## Start EXERCISE INPUTS

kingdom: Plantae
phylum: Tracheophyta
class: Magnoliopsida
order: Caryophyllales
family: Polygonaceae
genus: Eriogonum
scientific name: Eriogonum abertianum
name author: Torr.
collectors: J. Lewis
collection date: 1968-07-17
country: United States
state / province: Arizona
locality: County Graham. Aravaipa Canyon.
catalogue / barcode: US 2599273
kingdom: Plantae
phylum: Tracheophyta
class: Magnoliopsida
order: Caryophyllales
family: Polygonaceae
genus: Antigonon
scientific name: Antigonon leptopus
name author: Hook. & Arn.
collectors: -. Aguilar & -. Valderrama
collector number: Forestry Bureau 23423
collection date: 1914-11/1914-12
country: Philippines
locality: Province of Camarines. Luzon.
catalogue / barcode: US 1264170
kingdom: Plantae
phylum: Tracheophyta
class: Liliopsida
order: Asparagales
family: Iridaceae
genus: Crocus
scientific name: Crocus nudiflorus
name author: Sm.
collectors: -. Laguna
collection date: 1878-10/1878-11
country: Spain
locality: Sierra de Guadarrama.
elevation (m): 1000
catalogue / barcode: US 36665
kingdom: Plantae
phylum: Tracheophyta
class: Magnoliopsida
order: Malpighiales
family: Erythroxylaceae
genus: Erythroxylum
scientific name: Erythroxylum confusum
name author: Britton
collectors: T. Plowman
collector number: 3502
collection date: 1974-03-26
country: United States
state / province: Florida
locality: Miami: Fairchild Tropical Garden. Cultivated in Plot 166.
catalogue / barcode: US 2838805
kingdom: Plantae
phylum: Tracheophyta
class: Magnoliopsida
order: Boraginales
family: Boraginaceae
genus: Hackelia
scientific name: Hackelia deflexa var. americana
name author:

## End EXERCISE INPUTS

OBJECTIVE
Return every line of the material above unchanged.

SOLUTION BELOW
kingdom: Plantae
phylum: Tracheophyta
class: Magnoliopsida
order: Caryophyllales
family: Polygonaceae
genus: Eriogonum
scientific name: Eriogonum abertianum
name author: Torr.
collectors: J. Lewis
collection date: 1968-07-17
country: United States
state / province: Arizona
locality: County Graham. Aravaipa Canyon.
catalogue / barcode: US 2599273
kingdom: Plantae
phylum: Tracheophyta
class: Magnoliopsida
order: Caryophyllales
family: Polygonaceae
genus: Antigonon
scientific name: Antigonon leptopus
name author: Hook. & Arn.
collectors: -. Aguilar & -. Valderrama
collector number: Forestry Bureau 23423
collection date: 1914-11/1914-12
country: Philippines
locality: Province of Camarines. Luzon.
catalogue / barcode: US 1264170
kingdom: Plantae
phylum: Tracheophyta
class: Liliopsida
order: Asparagales
family: Iridaceae
genus: Crocus
scientific name: Crocus nudiflorus
name author: Sm.
collectors: -. Laguna
collection date: 1878-10/1878-11
country: Spain
locality: Sierra de Guadarrama.
elevation (m): 1000
catalogue / barcode: US 36665
kingdom: Plantae
phylum: Tracheophyta
class: Magnoliopsida
order: Malpighiales
family: Erythroxylaceae
genus: Erythroxylum
scientific name: Erythroxylum confusum
name author: Britton
collectors: T. Plowman
collector number: 3502
collection date: 1974-03-26
country: United States
state / province: Florida
locality: Miami: Fairchild Tropical Garden. Cultivated in Plot 166.
catalogue / barcode: US 2838805
kingdom: Plantae
phylum: Tracheophyta
class: Magnoliopsida
order: Boraginales
family: Boraginaceae
genus: Hackelia
scientific name: Hackelia deflexa var. americana
name author:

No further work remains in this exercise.